Normalise qPCRBatch RT-qPCR data using housekeeping genes as control, then perform differential expression analysis using the delta delta Cq method.

Usage

deltaDeltaCt(qPCRBatch,...) "deltaDeltaCt"(qPCRBatch, maxNACase=0, maxNAControl=0, hkgs, contrastM, case, control, paired=TRUE, hkgCalc="arith", statCalc="arith") deltaDeltaCq(qPCRBatch, maxNACase=0, maxNAControl=0, hkgs, contrastM, case, control, paired=TRUE, hkgCalc="arith", statCalc="arith")

Arguments

qPCRBatch
qPCR-specific expression set, containing qPCR data.
...
Extra arguments, detailed below
maxNACase
Maximum number of NA values allowed before a detector's reading is discarded for samples designated as case.
maxNAControl
Maximum number of NA values allowed before a detector's reading is discarded for samples designated as control.
hkgs
String containing the name of th name of the housekeeping gene which will be used to normalise the rest of the genes.
contrastM
A binary matrix which designates case and control samples.
case
The name of the column in contrastM that corresponds to the case samples.
control
The name of the column in contrastM that corresponds to the control samples.
paired
Logical - if TRUE the detectors and housekeepers in the same sample will be paired for calculating standard deviation, effectively meaning we will be calculating standard deviation of the differences. If FALSE, there will be no pairing, and standard deviation will be pooled between the detector and housekeepers.

___

Questions:
A: Shorten the paragraph in the qPCR documentation that begins "Logical - if TRUE" into a brief list that keeps its main facts.
B: Print the qPCR documentation from "Normalise qPCRBatch RT-qPCR" to "containing qPCR data.", copied word for word.
The material isn't needed for either task.

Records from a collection
___

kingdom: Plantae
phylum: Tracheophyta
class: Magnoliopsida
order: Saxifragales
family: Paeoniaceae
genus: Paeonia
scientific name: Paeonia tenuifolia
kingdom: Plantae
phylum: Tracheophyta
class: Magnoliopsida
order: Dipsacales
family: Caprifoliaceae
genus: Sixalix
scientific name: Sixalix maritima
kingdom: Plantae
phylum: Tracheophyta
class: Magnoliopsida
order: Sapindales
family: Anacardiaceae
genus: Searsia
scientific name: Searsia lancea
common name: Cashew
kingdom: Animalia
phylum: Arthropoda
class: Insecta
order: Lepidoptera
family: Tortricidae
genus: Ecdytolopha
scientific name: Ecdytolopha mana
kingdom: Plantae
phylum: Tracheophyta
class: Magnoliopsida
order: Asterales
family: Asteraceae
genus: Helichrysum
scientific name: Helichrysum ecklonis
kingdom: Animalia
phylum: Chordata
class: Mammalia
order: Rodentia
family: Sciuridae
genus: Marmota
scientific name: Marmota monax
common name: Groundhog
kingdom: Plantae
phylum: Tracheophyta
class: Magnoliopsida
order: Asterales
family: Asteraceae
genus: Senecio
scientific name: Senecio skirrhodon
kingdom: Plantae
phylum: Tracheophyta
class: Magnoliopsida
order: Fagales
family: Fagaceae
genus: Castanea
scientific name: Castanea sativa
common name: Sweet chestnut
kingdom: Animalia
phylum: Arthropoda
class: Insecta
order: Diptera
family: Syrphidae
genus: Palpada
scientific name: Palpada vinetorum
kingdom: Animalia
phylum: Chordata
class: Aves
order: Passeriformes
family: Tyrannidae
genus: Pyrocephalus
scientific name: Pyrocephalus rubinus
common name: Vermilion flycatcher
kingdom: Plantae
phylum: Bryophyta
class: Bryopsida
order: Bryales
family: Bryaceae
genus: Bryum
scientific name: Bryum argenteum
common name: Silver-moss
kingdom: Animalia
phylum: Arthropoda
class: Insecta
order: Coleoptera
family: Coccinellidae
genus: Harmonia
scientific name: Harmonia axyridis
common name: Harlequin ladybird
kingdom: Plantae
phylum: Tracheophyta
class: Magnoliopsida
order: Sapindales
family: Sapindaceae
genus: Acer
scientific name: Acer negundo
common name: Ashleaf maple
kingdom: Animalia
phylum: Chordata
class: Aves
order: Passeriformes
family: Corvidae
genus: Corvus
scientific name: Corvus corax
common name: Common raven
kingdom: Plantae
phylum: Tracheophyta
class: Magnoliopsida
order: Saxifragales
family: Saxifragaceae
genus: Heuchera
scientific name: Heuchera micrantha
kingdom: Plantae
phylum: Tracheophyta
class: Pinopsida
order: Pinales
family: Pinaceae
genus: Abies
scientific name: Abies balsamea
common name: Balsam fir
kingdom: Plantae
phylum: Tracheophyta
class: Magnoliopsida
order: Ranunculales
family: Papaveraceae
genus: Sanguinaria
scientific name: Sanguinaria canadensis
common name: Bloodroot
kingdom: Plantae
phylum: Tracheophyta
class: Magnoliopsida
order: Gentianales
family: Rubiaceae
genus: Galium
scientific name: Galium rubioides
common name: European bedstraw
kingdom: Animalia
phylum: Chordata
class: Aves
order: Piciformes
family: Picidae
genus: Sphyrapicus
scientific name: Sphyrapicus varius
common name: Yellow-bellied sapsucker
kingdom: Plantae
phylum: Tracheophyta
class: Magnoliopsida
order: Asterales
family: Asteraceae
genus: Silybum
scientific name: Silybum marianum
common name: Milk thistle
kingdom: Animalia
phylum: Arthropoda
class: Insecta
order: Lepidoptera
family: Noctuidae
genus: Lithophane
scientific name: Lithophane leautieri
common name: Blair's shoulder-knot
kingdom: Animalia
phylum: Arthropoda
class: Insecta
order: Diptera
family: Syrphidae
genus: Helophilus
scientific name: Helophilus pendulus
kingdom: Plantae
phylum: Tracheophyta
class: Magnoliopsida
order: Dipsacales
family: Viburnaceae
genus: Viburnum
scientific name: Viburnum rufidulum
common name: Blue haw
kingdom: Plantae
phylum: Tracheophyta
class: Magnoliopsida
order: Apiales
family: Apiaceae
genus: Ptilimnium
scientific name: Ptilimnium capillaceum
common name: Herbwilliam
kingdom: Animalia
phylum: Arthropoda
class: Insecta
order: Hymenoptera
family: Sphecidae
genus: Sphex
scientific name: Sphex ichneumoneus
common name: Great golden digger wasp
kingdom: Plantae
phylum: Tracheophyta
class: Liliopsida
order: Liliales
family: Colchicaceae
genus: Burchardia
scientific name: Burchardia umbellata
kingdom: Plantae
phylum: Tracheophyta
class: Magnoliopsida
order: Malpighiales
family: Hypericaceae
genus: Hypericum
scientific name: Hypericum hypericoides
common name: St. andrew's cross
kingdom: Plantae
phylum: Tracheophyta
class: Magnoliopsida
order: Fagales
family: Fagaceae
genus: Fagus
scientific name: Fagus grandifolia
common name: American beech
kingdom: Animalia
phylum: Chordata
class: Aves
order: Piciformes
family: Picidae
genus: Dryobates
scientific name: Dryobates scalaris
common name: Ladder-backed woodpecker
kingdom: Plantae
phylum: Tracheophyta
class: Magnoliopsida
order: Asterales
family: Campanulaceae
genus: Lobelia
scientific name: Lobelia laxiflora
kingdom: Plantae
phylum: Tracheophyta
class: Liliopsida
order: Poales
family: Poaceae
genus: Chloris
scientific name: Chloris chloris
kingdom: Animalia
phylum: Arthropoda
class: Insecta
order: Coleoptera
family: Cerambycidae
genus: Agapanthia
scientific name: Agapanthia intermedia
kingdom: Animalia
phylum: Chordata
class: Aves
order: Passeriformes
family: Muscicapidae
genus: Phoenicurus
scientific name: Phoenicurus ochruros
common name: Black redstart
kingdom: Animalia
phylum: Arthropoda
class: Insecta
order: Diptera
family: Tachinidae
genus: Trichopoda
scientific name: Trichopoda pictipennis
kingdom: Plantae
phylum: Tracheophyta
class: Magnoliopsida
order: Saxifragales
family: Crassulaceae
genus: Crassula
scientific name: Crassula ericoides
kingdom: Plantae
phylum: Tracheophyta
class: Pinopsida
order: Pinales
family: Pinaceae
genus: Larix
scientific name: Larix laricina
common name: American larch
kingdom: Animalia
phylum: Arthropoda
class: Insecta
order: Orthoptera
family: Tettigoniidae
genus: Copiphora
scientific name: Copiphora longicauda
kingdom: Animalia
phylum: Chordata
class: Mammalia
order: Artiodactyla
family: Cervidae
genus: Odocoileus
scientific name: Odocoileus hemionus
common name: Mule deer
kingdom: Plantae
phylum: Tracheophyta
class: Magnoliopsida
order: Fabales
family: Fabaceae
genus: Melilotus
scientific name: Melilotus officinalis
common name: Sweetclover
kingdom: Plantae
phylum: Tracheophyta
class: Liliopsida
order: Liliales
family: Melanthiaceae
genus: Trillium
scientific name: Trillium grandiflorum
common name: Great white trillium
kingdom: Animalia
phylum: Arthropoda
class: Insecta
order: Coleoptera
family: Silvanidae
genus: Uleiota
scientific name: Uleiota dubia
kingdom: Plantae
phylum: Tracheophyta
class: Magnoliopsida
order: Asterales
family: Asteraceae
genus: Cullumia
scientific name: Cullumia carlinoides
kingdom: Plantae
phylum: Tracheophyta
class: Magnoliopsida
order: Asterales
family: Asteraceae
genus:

___

List of answers:
A:
- TRUE: detectors and housekeepers in the same sample are paired when calculating standard deviation, so the standard deviation is of the differences.
- FALSE: no pairing; the standard deviation is pooled between the detector and the housekeepers.

B:
Normalise qPCRBatch RT-qPCR data using housekeeping genes as control, then perform differential expression analysis using the delta delta Cq method.

Usage

deltaDeltaCt(qPCRBatch,...) "deltaDeltaCt"(qPCRBatch, maxNACase=0, maxNAControl=0, hkgs, contrastM, case, control, paired=TRUE, hkgCalc="arith", statCalc="arith") deltaDeltaCq(qPCRBatch, maxNACase=0, maxNAControl=0, hkgs, contrastM, case, control, paired=TRUE, hkgCalc="arith", statCalc="arith")

Arguments

qPCRBatch
qPCR-specific expression set, containing qPCR data.